▶ [Zu bearbeitende Aufgabe]
Schreiben Sie den Text über Gefäßchirurgie im Anschluss an seinen letzten Satz weiter.

Gefäßchirurgie: Behandlung von Arterien, Venen und Durchblutungsstörungen

Was ist Gefäßchirurgie?

Die Gefäßchirurgie befasst sich mit Erkrankungen der Blutgefäße. Dazu gehören Arterien, die sauerstoffreiches Blut in den Körper transportieren, und Venen, die das Blut zum Herzen zurückführen. Typische Themen sind Krampfadern, Besenreiser, Durchblutungsstörungen, Gefäßverengungen oder chronische Wundheilungsprobleme.

Wann ist eine Abklärung sinnvoll?

Eine gefäßmedizinische oder gefäßchirurgische Abklärung kann sinnvoll sein bei geschwollenen Beinen, sichtbaren Venenveränderungen, Schmerzen beim Gehen, kalten Füßen, schlecht heilenden Wunden oder plötzlichen Beschwerden. Manche Gefäßerkrankungen entwickeln sich langsam und werden zunächst nur als Müdigkeit, Schweregefühl oder Spannungsgefühl wahrgenommen.

▶ [Einträge im Datensatz]
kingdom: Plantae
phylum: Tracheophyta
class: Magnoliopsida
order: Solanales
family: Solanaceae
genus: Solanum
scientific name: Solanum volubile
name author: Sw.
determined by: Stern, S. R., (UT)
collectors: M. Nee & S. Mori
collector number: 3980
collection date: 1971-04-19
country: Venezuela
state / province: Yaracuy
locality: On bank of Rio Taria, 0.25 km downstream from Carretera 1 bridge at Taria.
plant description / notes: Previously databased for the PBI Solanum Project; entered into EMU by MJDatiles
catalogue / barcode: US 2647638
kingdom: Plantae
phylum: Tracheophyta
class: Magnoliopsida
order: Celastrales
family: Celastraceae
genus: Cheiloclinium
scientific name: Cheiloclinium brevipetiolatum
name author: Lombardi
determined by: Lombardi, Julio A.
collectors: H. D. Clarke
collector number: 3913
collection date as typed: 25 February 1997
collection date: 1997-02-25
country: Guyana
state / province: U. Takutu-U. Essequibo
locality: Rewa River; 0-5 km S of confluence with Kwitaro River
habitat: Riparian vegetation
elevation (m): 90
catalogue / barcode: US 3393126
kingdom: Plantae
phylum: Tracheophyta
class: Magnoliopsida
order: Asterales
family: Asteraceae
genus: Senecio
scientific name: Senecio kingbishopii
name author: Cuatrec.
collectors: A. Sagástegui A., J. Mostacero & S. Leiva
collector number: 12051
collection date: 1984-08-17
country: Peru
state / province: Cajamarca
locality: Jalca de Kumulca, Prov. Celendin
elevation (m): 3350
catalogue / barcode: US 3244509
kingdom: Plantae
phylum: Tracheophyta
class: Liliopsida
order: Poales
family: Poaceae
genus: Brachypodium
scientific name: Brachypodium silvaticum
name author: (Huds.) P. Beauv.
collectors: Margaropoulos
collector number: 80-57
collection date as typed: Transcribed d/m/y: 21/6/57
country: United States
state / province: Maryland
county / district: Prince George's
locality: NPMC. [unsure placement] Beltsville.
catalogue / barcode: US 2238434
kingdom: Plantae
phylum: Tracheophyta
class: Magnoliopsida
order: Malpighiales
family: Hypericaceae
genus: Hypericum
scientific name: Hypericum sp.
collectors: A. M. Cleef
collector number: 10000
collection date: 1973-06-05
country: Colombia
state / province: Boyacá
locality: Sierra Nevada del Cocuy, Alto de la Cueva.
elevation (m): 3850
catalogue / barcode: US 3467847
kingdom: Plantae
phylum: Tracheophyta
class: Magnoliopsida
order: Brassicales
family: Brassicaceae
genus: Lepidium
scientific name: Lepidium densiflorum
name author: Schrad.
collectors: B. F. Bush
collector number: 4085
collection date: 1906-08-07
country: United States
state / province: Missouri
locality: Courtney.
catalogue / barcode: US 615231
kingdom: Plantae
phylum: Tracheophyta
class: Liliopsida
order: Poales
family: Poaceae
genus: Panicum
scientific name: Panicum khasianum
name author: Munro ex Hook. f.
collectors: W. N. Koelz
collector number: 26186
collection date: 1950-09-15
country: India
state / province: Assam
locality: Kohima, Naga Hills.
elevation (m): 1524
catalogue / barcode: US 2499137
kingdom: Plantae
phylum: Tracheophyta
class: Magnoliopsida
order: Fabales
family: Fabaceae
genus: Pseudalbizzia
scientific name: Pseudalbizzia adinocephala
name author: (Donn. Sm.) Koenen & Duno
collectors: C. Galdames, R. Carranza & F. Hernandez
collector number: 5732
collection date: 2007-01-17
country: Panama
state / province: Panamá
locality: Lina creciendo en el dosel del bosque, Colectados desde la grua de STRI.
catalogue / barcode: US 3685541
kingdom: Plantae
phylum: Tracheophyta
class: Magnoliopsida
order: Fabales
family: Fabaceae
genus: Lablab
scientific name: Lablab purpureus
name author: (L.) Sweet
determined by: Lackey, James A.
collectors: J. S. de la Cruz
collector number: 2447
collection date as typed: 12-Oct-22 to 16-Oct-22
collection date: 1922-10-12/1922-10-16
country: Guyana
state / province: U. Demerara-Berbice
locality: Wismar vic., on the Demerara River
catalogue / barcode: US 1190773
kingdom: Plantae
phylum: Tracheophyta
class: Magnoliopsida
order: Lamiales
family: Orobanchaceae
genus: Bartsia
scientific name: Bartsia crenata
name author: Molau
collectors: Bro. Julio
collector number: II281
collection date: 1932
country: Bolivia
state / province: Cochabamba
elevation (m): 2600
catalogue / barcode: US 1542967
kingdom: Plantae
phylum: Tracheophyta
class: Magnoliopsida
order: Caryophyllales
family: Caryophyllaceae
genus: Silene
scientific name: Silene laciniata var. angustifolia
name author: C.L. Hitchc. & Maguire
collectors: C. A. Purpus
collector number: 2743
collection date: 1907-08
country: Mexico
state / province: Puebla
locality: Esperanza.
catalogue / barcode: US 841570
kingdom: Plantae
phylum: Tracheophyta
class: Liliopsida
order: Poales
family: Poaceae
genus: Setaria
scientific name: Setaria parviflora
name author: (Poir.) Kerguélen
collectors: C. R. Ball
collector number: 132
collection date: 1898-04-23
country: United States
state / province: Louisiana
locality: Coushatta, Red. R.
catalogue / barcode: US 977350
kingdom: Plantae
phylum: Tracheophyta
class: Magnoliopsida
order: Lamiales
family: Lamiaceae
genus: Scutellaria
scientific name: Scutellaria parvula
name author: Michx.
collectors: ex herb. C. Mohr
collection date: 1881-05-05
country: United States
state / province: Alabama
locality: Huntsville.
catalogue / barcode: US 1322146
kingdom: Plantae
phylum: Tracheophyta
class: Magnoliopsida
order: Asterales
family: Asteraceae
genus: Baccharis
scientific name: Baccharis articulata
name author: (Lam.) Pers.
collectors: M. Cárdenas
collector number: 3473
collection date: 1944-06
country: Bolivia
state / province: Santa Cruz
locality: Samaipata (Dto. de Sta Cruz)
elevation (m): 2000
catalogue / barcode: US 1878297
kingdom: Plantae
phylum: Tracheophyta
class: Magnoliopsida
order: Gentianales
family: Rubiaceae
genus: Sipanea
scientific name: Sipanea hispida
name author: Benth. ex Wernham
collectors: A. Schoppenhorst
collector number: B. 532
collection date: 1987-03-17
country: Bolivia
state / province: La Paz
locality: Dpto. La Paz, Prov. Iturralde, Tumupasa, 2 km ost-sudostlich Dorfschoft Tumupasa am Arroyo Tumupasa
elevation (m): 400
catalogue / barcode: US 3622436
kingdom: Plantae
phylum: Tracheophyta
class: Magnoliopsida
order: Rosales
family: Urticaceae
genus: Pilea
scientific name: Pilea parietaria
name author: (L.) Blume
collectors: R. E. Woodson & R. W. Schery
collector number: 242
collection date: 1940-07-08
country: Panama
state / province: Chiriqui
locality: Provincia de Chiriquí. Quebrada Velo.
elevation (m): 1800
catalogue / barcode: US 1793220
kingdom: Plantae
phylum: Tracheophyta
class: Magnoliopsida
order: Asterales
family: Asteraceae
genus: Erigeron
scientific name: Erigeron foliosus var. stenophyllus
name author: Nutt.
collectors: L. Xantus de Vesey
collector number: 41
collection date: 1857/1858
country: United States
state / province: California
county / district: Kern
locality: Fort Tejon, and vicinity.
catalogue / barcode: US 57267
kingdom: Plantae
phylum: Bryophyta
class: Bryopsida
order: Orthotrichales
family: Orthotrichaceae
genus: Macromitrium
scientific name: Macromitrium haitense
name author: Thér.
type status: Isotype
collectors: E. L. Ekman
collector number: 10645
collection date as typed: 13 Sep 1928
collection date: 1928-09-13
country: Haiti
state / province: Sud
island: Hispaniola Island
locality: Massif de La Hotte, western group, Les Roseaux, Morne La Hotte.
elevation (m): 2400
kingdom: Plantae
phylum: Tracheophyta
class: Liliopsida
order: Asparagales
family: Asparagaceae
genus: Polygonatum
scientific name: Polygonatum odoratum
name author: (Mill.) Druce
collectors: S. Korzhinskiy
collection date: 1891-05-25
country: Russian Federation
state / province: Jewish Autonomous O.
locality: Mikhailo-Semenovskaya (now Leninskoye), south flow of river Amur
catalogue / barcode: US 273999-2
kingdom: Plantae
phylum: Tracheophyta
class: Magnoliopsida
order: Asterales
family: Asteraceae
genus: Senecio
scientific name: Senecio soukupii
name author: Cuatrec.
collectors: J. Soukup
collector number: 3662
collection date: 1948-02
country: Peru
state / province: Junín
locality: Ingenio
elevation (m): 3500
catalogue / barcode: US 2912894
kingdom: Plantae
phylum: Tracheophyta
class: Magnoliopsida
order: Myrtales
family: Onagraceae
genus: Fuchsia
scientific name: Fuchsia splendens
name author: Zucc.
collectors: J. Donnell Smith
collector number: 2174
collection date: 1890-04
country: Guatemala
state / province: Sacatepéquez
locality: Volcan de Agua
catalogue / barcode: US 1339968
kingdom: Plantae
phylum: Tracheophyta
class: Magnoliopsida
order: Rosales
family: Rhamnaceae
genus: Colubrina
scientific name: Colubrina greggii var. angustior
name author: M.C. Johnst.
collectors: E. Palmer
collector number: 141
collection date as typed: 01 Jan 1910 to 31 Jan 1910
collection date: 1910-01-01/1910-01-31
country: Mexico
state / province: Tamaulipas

▶ [Lösung]
Behandlungsmöglichkeiten

Die Behandlung hängt stark davon ab, ob Venen oder Arterien betroffen sind. Bei venösen Beschwerden kommen je nach Befund Kompression, Verödung, kleinere Eingriffe oder operative Verfahren infrage. Bei arteriellen Durchblutungsstörungen stehen Risikofaktoren, medikamentöse Behandlung und gegebenenfalls interventionelle oder operative Maßnahmen im Vordergrund. Wichtig ist eine saubere Diagnostik vor jeder Therapieentscheidung.

Fazit

Gefäßchirurgie hilft, Gefäßveränderungen gezielt einzuordnen und passende Behandlungsschritte zu planen. Gerade bei Durchblutungsstörungen oder unklaren Beinbeschwerden sollte nicht zu lange abgewartet werden.